Jakki wrote:
Well looks like Soace X has got mission 6-55 into Soace , watched that at About 4 am today. , No Issues on take off
Carrying about 23 more Satillites up there... Upon the top of Falcon 9 rocket , that is based on a dramatically more current design.
![Cool 8)](./images/smilies/icon_cool.gif)
......Such a shame that NASA did not keep their hand in the Space program....
![Ninja :ninja:](./images/smilies/icon_ninja.gif)
...
Maybe those ancient Saturn5 rocket motors would have worked better ..
![Rolling Eyes :roll:](./images/smilies/icon_rolleyes.gif)
...Or came up with a different newer design..hopefully .
![Nerdy :nerdy:](./images/smilies/icon_nerdy.gif)
What are you talking about? NASA is all about "the Space program", and the "Space Program" still centers on NASA.
What NASA DID do was to A) stop sending humans above low earth orbit (ie space shuttle and space station), and to expand our use of unmanned probes to interplanetary space (if its farther than couple hundred miles above earth they stopped sending human astronauts, and switched to robot probes).

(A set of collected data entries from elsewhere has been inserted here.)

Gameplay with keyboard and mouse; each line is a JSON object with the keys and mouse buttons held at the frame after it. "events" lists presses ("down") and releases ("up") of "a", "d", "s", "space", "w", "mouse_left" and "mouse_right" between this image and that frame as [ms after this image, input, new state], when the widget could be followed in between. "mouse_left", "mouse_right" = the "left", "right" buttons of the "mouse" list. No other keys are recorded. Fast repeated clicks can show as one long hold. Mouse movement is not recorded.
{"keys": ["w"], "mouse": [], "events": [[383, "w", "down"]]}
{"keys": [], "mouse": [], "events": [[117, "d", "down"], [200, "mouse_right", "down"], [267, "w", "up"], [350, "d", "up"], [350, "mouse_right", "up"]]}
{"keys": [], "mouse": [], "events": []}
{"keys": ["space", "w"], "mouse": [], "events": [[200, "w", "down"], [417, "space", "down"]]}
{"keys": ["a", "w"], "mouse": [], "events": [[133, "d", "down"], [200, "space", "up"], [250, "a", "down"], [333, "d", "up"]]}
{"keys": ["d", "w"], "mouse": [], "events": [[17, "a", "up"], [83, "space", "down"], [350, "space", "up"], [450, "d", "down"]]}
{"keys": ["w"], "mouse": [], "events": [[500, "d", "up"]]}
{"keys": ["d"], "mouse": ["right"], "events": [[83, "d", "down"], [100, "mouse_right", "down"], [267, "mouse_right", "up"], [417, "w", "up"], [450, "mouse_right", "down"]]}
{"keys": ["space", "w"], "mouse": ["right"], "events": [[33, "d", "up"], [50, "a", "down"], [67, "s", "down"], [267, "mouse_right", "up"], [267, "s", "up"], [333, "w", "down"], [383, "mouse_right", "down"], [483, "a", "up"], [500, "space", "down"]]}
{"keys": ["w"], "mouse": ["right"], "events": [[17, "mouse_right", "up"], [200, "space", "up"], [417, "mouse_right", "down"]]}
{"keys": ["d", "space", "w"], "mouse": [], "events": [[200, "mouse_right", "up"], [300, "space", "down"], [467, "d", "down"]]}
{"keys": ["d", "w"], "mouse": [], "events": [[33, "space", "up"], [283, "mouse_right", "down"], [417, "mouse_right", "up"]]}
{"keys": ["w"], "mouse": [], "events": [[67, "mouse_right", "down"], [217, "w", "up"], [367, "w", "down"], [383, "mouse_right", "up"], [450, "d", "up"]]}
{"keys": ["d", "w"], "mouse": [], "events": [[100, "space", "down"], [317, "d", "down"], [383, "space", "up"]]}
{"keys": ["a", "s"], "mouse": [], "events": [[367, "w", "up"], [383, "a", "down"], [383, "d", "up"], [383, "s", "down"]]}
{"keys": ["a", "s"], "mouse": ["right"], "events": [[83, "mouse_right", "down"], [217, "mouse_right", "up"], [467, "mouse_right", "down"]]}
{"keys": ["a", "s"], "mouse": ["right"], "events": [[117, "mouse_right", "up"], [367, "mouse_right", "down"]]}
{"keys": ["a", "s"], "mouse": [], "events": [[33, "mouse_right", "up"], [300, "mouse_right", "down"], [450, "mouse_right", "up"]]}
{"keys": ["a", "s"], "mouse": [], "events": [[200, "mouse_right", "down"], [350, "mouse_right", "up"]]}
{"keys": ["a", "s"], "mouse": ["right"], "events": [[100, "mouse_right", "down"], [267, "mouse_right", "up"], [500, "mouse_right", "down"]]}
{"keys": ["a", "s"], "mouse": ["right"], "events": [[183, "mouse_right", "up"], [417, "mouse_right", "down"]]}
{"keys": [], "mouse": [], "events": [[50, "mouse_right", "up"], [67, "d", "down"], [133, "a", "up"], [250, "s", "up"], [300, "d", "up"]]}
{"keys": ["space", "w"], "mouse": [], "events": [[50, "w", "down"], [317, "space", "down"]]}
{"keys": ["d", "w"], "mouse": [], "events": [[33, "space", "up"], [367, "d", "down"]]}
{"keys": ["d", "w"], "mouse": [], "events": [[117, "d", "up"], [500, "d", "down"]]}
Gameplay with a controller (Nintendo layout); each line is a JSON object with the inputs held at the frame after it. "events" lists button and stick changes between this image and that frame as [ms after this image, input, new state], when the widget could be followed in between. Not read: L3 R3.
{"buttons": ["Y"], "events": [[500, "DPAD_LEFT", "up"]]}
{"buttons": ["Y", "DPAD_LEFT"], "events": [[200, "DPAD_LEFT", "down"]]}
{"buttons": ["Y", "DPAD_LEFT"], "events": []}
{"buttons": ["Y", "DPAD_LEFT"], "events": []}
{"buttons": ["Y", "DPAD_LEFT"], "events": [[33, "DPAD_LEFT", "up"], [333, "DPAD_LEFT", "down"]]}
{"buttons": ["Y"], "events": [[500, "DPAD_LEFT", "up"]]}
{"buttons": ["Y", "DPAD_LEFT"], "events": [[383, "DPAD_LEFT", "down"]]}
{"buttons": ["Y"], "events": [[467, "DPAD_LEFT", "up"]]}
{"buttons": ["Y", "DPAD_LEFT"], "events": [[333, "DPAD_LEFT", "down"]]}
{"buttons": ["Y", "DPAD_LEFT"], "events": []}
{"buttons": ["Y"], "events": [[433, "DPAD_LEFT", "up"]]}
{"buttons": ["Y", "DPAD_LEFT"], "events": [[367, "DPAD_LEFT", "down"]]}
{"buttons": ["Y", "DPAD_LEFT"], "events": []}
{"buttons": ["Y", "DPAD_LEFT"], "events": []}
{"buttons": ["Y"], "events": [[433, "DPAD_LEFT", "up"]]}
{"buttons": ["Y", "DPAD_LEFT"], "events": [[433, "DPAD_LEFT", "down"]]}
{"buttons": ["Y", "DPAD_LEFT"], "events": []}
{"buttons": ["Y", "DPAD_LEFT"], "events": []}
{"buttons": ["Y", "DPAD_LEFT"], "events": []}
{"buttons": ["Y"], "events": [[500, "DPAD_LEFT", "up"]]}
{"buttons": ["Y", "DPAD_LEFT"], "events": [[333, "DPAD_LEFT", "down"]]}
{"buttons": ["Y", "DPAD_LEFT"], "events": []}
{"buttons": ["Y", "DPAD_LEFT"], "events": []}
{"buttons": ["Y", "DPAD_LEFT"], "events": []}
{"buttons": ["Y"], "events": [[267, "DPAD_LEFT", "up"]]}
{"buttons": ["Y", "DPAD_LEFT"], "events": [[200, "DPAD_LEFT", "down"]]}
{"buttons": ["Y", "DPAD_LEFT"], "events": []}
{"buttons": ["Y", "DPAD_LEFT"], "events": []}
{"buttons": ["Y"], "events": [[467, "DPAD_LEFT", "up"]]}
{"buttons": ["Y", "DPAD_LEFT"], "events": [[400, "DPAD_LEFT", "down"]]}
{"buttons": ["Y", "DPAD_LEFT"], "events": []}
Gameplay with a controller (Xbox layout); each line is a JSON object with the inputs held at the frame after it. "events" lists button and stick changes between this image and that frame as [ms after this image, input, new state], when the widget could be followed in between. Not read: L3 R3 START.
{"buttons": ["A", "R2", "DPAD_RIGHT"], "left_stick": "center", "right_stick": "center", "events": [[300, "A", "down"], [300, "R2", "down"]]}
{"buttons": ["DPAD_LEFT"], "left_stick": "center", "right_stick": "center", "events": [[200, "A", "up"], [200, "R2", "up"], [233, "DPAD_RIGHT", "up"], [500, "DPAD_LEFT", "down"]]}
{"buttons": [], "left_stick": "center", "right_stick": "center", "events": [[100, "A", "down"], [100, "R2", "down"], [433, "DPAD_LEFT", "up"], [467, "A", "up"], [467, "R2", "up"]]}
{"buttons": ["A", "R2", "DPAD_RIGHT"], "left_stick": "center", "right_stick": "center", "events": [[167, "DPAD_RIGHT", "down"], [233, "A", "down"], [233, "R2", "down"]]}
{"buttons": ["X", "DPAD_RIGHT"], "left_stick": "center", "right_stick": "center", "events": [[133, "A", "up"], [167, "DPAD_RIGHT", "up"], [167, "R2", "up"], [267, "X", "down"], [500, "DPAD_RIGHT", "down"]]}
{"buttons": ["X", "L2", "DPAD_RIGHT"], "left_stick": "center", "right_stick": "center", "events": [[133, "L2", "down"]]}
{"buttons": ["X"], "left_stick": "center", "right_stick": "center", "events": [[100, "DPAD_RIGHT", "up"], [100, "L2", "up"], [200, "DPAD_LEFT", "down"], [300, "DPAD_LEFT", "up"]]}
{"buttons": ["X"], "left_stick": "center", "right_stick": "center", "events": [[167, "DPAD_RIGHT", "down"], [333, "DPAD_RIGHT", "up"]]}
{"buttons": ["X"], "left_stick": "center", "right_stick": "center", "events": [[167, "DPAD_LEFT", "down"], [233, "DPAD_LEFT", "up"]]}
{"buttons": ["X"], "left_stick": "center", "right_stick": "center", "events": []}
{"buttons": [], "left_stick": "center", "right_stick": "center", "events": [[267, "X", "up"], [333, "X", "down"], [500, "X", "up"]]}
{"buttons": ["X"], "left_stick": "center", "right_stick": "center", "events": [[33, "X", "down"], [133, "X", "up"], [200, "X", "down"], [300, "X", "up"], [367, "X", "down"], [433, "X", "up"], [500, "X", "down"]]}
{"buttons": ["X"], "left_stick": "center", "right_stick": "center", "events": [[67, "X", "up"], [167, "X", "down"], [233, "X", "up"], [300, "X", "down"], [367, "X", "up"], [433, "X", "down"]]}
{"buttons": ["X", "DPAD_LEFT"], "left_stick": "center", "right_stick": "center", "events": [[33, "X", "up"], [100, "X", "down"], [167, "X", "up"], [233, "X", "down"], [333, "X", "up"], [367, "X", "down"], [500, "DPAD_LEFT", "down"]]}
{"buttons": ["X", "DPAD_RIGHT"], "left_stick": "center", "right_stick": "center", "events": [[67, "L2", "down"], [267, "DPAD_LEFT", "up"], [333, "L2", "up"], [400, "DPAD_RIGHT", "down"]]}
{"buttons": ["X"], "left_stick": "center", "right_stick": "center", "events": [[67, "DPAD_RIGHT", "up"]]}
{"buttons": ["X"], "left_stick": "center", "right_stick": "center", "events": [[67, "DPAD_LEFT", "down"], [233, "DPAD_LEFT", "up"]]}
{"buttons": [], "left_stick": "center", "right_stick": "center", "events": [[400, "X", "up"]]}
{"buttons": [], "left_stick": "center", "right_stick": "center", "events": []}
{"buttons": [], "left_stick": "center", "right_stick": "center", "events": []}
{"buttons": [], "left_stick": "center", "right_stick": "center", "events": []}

IF its anywhere from 200 miles up (Im guessing) out to Pluto...they use only unmanned probes, And (b) to invite private enterprise into space.
During the glory days of Apollo NASA took a big chunk out of our GNP each year, and after Apollo the NASA budget shrank to a fraction of its former self (because the voters lost interest because...we won already, and beat the Ruskies to the Moon so who cares now?). But the unmanned probes of the last forty years since Apollo have given us a lot of scientific bang for the buck.
But yeah...it would be cool if they kept a few Saturn V motors around- to use alongside the newer models in the mix. Like we now have B1, B2, and B3 bombers, but we still use the B 52 along side these new fangled later "successors" . And the Russians still use their equivalent of the B52, the Soviet TU 95 (both it and the B52 came out in circa 1955). Sometimes an old design is still just right for the job even decades later.